While citing examples of Armistice Day in Britain, Holocaust Day in Israel, Anzac Day in Australia and New Zealand, and even Thanksgiving Day in America, which are intended to bring people together against past mistakes, Thapar expressed the view that the prime minister’s move served the purpose of polarising people of India on religious lines.
In an effort to establish that all communities bore the brunt of xenophobic violence during the Partition, he reminded his readers of the large number Muslims who were killed or displaced from Jammu in the sectarian violence of 1947.
“At the time, Jammu was a Muslim-majority city. Yet literally in weeks communal riots, mass killings and forced migration turned it into a Hindu-majority one. Both contemporary accounts and those of historians put the numbers killed or expelled in hundreds of thousands,” Thapar wrote in his column headlined ‘Horrors of 1947 Partition: A selective remembrance?’
He went on to cite multiple sources that documented the anti-Muslim violence in Jammu, including reports from The Spectator that quoted none other than Mahatma Gandhi, reports in The Statesman, and articles by eminent scholars Arjun Appadurai and Arien Mack, and former chief information commissioner of India, Wajahat Habibullah.
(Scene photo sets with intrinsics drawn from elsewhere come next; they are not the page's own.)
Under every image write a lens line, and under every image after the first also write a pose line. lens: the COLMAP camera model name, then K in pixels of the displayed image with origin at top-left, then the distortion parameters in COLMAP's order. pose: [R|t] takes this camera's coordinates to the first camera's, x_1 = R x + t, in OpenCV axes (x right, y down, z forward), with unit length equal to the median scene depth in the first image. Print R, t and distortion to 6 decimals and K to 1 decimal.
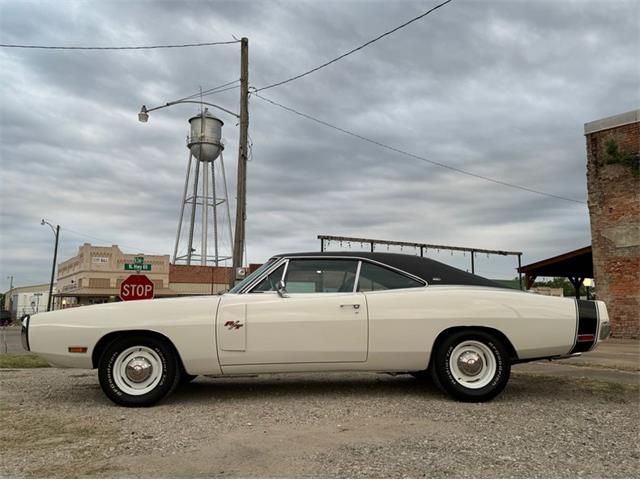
lens RADIAL K [[526.2, 0, 320.0], [0, 526.2, 240.0], [0, 0, 1]] dist [0.158504, -0.282064]
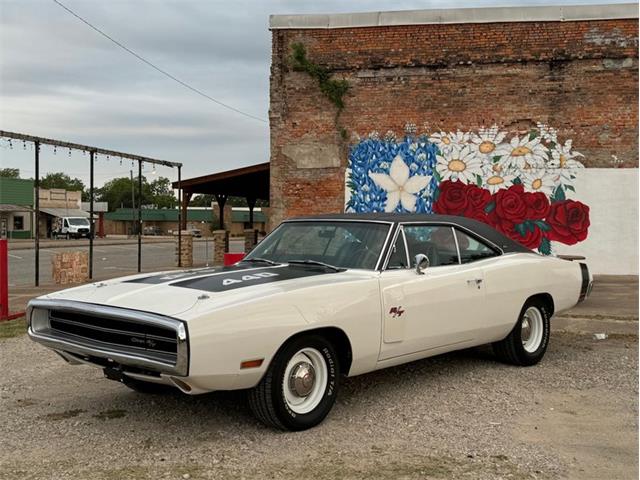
lens RADIAL K [[727.0, 0, 320.0], [0, 727.0, 240.0], [0, 0, 1]] dist [0.221117, -0.498682]
pose [[0.726245, -0.013402, 0.687305, -0.931946], [-0.096580, 0.987904, 0.121315, -0.066929], [-0.680617, -0.154484, 0.716167, 0.267751]]
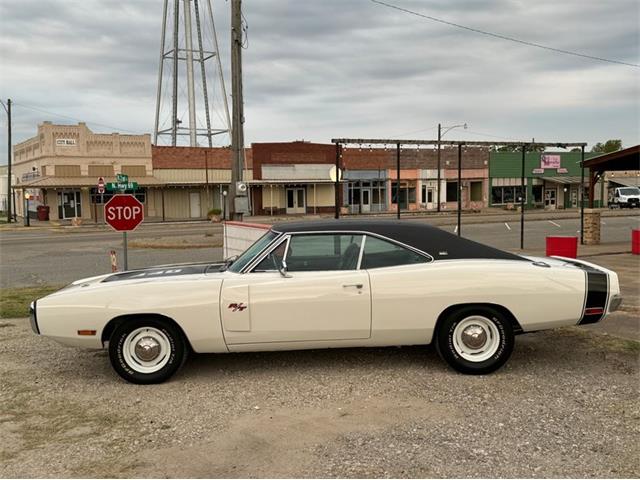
lens RADIAL K [[667.5, 0, 322.0], [0, 667.5, 241.0], [0, 0, 1]] dist [0.186301, -0.339307]
pose [[0.999349, -0.016329, -0.032161, 0.037731], [0.022476, 0.979296, 0.201184, -0.197302], [0.028210, -0.201776, 0.979025, -0.201543]]
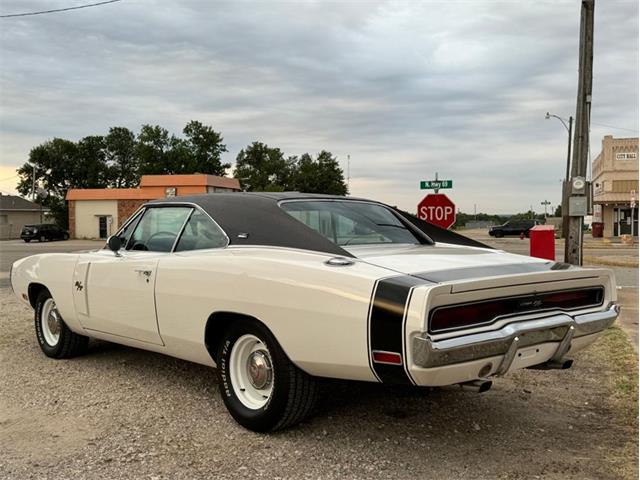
lens RADIAL K [[667.5, 0, 322.0], [0, 667.5, 241.0], [0, 0, 1]] dist [0.186301, -0.339307]
pose [[0.640220, 0.025656, -0.767763, 0.886303], [0.100659, 0.988023, 0.116954, -0.004843], [0.761568, -0.152159, 0.629970, 0.552793]]
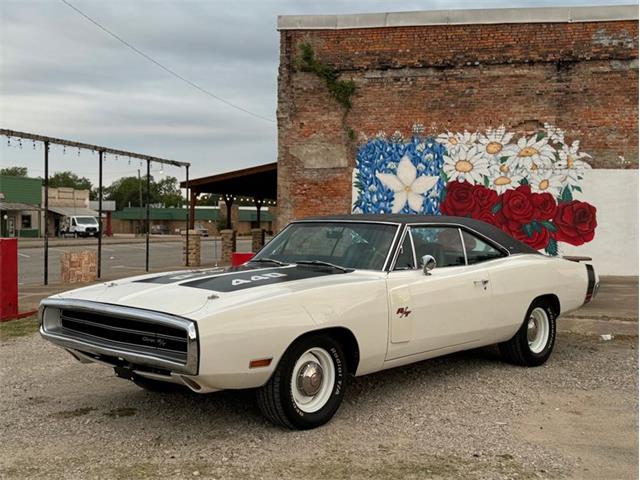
lens RADIAL K [[727.1, 0, 322.7], [0, 727.1, 238.2], [0, 0, 1]] dist [0.217420, -0.486639]
pose [[0.730147, -0.009888, 0.683219, -0.941495], [-0.099034, 0.987806, 0.120132, -0.070399], [-0.676075, -0.155376, 0.720264, 0.260446]]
Quoting from these sources, he estimated that anywhere between two to five lakhs Muslims were killed, and many more displaced in Jammu, in violence allegedly perpetrated by Hindus and Sikhs with tacit support from the state authorities. Thapar goes on to say that columnist Swaminathan Aiyar in a 2018 column for the Times of India claimed that the massacre of Jammu’s Muslims “far exceeded the ethnic cleansing of Pandits five decades later” in terms of scale.
Thapar then finished his article with a question: “Now that Mr. Modi wants to remember the horrors of partition, is this one of them?”
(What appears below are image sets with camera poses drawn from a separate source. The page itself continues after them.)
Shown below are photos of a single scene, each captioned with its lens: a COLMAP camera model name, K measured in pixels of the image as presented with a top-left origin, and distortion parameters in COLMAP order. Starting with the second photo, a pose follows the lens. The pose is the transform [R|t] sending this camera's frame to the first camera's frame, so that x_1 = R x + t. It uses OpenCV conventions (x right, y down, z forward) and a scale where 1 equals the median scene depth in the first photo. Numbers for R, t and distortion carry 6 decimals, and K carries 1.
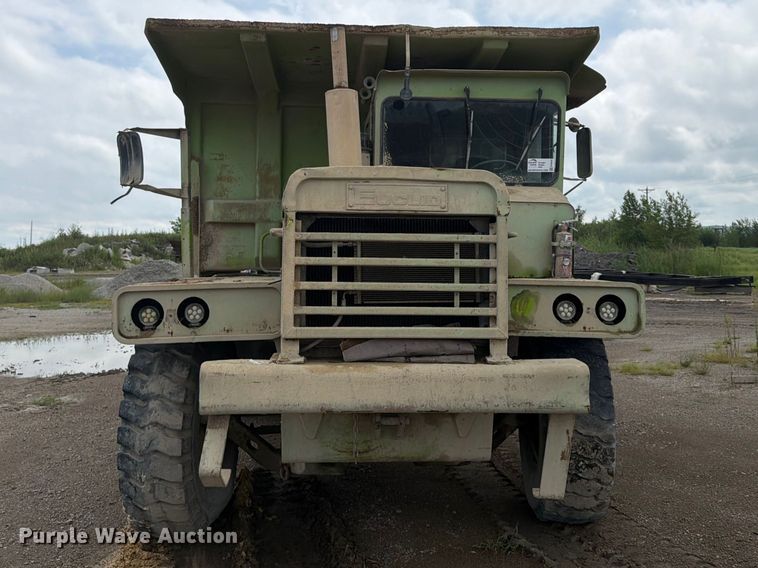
lens RADIAL K [[759.6, 0, 378.4], [0, 759.6, 246.3], [0, 0, 1]] dist [0.109093, -0.225382]
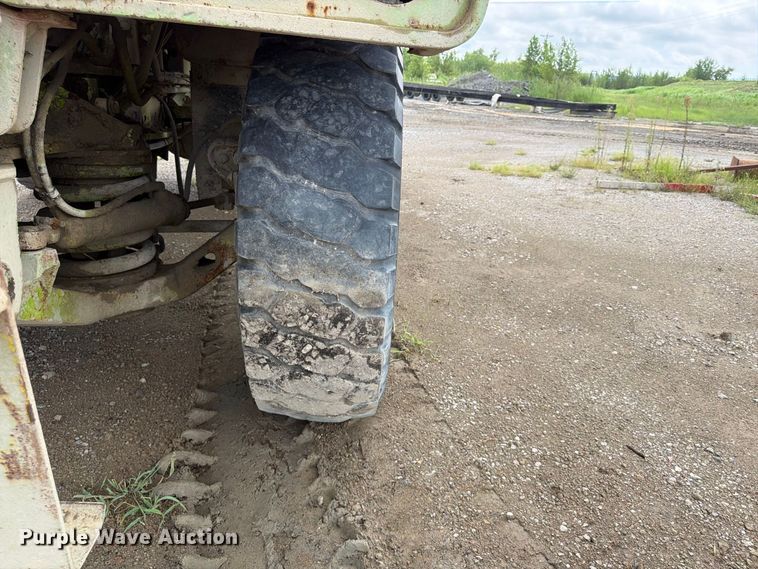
lens RADIAL K [[524.8, 0, 380.1], [0, 524.8, 282.1], [0, 0, 1]] dist [0.123347, -0.229560]
pose [[0.996072, 0.037007, 0.080444, 0.113799], [-0.063762, 0.930149, 0.361603, 0.053144], [-0.061443, -0.365312, 0.928855, 0.293424]]
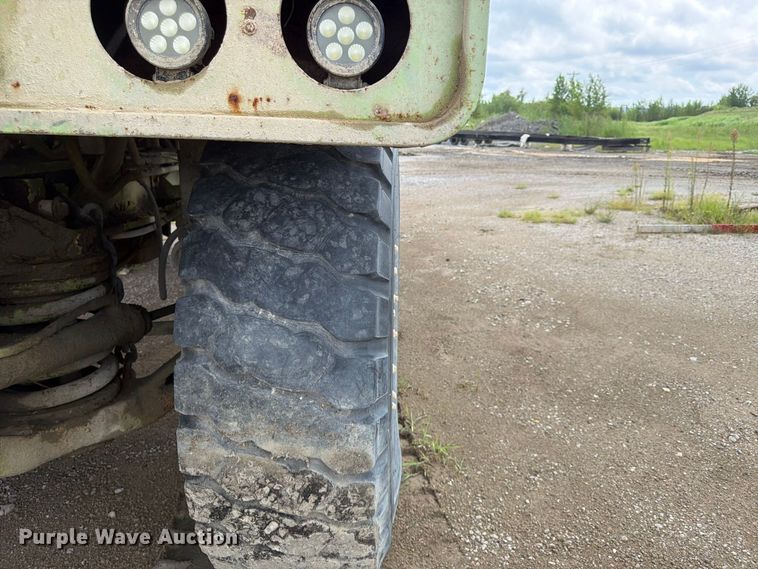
lens RADIAL K [[523.4, 0, 379.0], [0, 523.4, 284.5], [0, 0, 1]] dist [0.110216, -0.191341]
pose [[0.999943, 0.006352, 0.008593, 0.125304], [-0.008604, 0.955479, 0.294934, 0.045074], [-0.006337, -0.294991, 0.955479, 0.328133]]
Speaking to The Wire, Thapar said, “Yesterday, the op-ed editor Kaushik Mitter called me, rather embarrassed, to say that the owners have decided to put my column ‘on hold’. He said this is because they feel this is a piece that rakes [up] Hindu-Muslim problems and they don’t like those issues to be raised. It worries them.”
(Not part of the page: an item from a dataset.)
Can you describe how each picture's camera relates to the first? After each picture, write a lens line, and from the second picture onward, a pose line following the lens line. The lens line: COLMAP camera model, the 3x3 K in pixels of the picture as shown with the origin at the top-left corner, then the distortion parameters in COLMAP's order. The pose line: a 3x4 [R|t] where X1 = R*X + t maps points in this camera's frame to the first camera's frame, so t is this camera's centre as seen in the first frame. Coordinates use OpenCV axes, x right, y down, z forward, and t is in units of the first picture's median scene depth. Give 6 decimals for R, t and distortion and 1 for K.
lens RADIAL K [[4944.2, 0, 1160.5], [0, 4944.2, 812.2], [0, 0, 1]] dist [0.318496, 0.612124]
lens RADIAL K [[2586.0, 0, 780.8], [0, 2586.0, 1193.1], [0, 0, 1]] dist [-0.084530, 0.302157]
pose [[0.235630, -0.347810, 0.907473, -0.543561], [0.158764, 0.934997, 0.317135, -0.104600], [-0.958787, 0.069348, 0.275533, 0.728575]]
“In other words,” said Thapar, “they are scared of the pressure that the government will put on them.”
He added that Mitter told him the owners took particular exception to the last three paragraphs of the article which deal with the massacre of Muslims in Jammu.
“The 1947 violence against Jammu’s Muslims that unfolded over a period of three-four months in 1947 is well-documented and has been historically accounted for. It is something that no one can contest. So I gather that the owners are under enormous pressure, presumably from Mr. Modi and Mr. Shah,” he said.
T. Venkatram Reddy and T. Vinayakram Reddy of Hyderabad control The Asian Age, although a formal handing over of the newspaper to the new management, SREI, is under process.
Thapar recalled that many BJP leaders like former Union minister Prakash Javadekar, former general secretary of BJP Ram Madhav, and BJP’s national spokesperson Sambit Patra had earlier informed him that they have been asked by the party’s high command not to appear on his show, indicating that getting the Asian Age to stop his column may have been an occasion for the Modi-Shah duo to get back at him.
“I have never had any problem in the Asian Age earlier. It has published everything I have written without demur, without question. However, I told Mitter that if writing about a well-known massacre that turned Jammu from a Muslim-majority to a Hindu-majority city is something the owners of the daily objected to, I would rather not write for them,” Thapar said.
He added that he had also written about the Partition violence in Jammu two years ago in his Hindustan Times column ‘Sunday Sentiments’, and it was surprising for him that a national daily could be so craven as to buckle under pressure.
Repeated calls and texts to Asian Age’s managing editor Kaushik Mitter went unanswered. This report will be updated if and when his response comes.